My experience trying to pretend that macros are modular has been nothing but horror show, and a fork creates other opportunities besides.

sirthias commented 9 years ago

Just published 2.1.0-SNAPSHOT, which, apart from the addition of #112, also gives you the shortcuts

foo.+(bar)
foo.*(bar)

for

oneOrMore(foo).separatedBy(bar)
zeroOrMore(foo).separatedBy(bar)

Note that while the infix notation foo * bar works but you need put the whole thing into parens when used in sequences because of operator precedence:

foo * bar ~ baz

equals

foo * (bar ~ baz)

rather than

(foo * bar) ~ baz
FranklinChen commented 9 years ago

Thanks for providing the operators! Saves a lot of typing.

xeno-by commented 9 years ago

@sirthias About import this.x.{zeroOrMore => z} not working. Could it be that you're checking something against a name zeroOrMore instead of a symbol corresponding to that method? I think if you implement a symbolic check, then the problems with aliases will magically disappear!

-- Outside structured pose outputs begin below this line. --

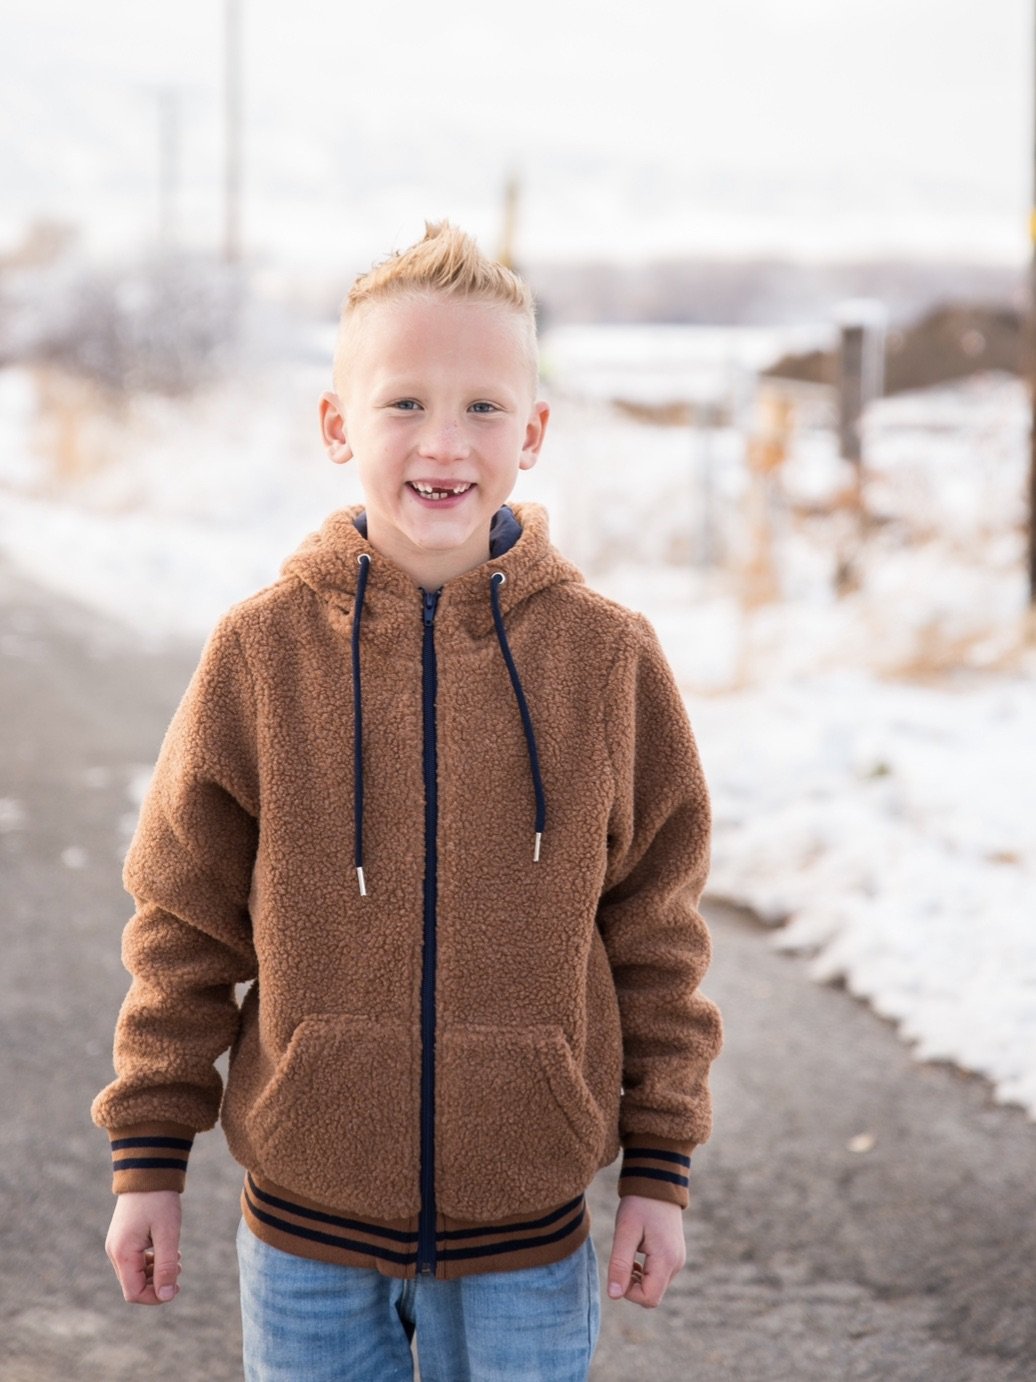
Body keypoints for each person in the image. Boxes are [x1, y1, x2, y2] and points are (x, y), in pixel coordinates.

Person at [93, 221, 723, 1381]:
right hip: (304, 1233)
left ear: (532, 434)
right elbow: (181, 921)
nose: (444, 440)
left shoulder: (606, 660)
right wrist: (150, 1155)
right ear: (338, 424)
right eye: (403, 404)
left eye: (484, 406)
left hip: (530, 1234)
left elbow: (656, 936)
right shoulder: (260, 655)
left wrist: (657, 1165)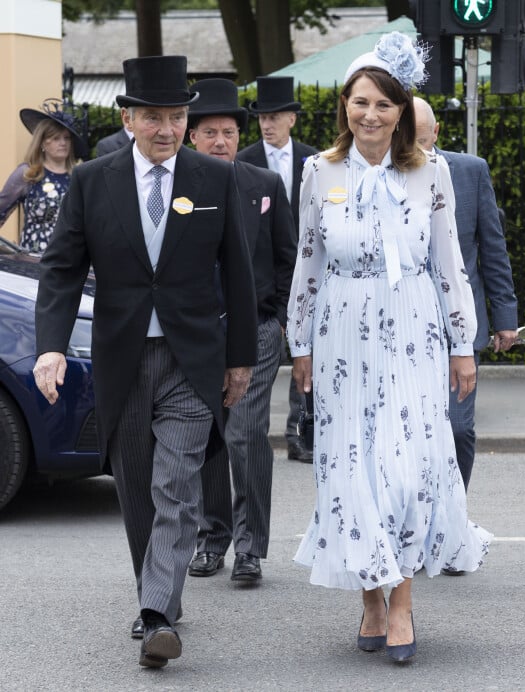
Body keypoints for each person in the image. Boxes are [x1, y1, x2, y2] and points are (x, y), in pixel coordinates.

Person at [32, 56, 257, 669]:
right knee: (135, 487)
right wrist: (51, 345)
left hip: (191, 362)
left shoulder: (215, 178)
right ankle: (156, 593)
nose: (167, 128)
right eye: (153, 116)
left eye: (177, 116)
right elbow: (60, 269)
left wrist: (240, 361)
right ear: (128, 118)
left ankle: (158, 613)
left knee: (176, 485)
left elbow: (238, 273)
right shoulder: (93, 180)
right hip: (122, 360)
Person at [287, 32, 492, 663]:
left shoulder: (431, 172)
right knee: (355, 472)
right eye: (359, 102)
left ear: (401, 111)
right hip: (342, 329)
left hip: (413, 331)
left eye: (382, 103)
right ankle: (372, 599)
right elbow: (308, 264)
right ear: (344, 106)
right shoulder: (319, 172)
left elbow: (450, 263)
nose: (369, 114)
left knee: (405, 471)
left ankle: (401, 601)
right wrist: (300, 345)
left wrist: (464, 344)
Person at [186, 78, 297, 582]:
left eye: (228, 132)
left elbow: (287, 257)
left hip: (256, 329)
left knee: (247, 433)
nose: (221, 142)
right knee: (208, 434)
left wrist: (276, 317)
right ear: (192, 138)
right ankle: (213, 538)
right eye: (209, 133)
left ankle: (250, 546)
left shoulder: (265, 186)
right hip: (198, 332)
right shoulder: (179, 189)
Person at [413, 97, 518, 493]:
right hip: (404, 326)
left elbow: (493, 248)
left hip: (459, 325)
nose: (418, 150)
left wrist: (505, 317)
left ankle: (452, 509)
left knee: (458, 429)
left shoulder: (470, 171)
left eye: (423, 139)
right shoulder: (384, 174)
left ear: (436, 133)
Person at [237, 76, 317, 463]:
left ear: (292, 119)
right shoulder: (242, 160)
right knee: (265, 355)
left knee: (306, 351)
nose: (267, 124)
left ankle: (298, 433)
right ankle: (255, 431)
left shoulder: (315, 159)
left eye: (274, 116)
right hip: (267, 274)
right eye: (261, 117)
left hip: (311, 266)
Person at [0, 99, 87, 252]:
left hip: (71, 260)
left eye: (67, 138)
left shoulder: (78, 175)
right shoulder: (27, 174)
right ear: (42, 143)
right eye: (56, 138)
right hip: (35, 262)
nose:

sirthias commented 9 years ago

@xeno-by Yes, it could well be that we are not matching properly at this point. This is the central match: https://github.com/sirthias/parboiled2/blob/master/parboiled-core/src/main/scala/org/parboiled2/support/OpTreeContext.scala#L61

How can we improve it?

xeno-by commented 9 years ago

@sirthias Instead of, say, case q"$a.this.zeroOrMore[$b, $c]($arg)($l)", do case q"$a.this.$_[$b, $c]($arg)($l)" if tree.symbol == <symbol of zeroOrMore>. Do you know how to obtain the symbol for zeroOrMore?

sirthias commented 9 years ago

Do you know how to obtain the symbol for zeroOrMore?

I'd think something like

typeOf[RuleDSLCombinators].member(newTermName("zeroOrMore"))

right?

However, it seems like the code is not really becoming more readable with moving to a symbol-based match, which is unfortunate but probably necessary.

Another question: Does the underscore in q"$a.this.$_[$b, $c]($arg)($l)" now work as a wildcard like that? It think it needed to be ${_} rather than $_ at some point in the past, which is why we don't use it yet.

xeno-by commented 9 years ago

Yes, you're right on both points.

Speaking of ${_}. This is necessary for 2.10, but in 2.11 you can say just $_.

sirthias commented 9 years ago

Speaking of ${}. This is necessary for 2.10, but in 2.11 you can say just $.

Ah, cool. Didn't know that. Thanks, Eugene!